Revenues for the first half of 2001 will be within the estimated range of $636-662 million presented at the company’s Annual Conference for Securities Analysts and Investors on March 8, 2001.
The company expects earnings per share (EPS), before restructuring and special charges, for the second quarter to be in the range of $.30-.34, compared with $.33 in the first quarter. The EPS for the first half of 2001 is expected to be in the range of $.63-.67, before restructuring and special charges, compared with the $.73-.77 estimated range presented at the company’s March 8 Analysts Conference.
In addition to the previously announced $4-7 million planned additional restructuring charge over the remainder of fiscal year 2001, the Company also reported that it plans to take a special charge in the second quarter of approximately $7 million. The charge includes reserves in connection with certain client engagements for which the Company believes there is no further exposure and the writedown of software assets which no longer fit within the Company’s consolidated approach to the financial services market.

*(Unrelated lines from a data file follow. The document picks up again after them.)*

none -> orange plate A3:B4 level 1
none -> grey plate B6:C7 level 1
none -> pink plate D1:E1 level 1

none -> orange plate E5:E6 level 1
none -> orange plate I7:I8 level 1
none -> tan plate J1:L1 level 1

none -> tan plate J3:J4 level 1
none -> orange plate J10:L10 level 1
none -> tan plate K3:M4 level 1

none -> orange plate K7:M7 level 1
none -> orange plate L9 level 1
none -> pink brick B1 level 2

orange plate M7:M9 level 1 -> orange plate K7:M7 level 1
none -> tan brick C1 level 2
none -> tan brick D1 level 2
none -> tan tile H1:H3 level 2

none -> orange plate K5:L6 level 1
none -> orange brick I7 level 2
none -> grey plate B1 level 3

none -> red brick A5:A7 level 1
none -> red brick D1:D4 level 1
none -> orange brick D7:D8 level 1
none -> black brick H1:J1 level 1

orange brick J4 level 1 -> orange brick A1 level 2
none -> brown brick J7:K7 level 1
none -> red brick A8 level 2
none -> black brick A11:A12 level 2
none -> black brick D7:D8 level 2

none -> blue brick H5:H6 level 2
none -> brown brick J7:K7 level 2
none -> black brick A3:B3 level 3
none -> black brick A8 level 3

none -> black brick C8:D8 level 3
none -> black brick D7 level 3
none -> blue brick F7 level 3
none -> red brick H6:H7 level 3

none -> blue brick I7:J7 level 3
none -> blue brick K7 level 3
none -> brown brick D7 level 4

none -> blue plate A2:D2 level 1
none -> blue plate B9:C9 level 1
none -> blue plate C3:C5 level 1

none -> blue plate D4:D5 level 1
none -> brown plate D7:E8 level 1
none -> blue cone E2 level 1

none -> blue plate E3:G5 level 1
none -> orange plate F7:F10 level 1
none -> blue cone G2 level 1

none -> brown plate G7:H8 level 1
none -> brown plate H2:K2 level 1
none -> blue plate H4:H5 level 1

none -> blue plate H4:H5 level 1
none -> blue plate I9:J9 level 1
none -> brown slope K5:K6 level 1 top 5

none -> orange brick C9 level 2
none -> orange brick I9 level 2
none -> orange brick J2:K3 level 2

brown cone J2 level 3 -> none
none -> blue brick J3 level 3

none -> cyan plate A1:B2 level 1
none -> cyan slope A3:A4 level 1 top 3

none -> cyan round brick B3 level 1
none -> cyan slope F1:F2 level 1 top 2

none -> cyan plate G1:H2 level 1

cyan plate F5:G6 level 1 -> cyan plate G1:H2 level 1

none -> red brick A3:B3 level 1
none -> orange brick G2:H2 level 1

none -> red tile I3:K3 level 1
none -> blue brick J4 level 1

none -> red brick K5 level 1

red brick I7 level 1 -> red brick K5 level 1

The company reported that it was encouraged that revenues were holding up in a very challenging market for systems integration and software services. Revenues in the telecommunications industry have been above expectations. Revenues from the federal government approximately are in line with expectations. Revenues from the state and local government marketplace have been less than expected, and revenues for the financial services market have been well below expectations. The company noted that the financial services market is a challenging one for almost all systems integrators and consultants. The company estimates that these revenue trends are likely to continue in the second half.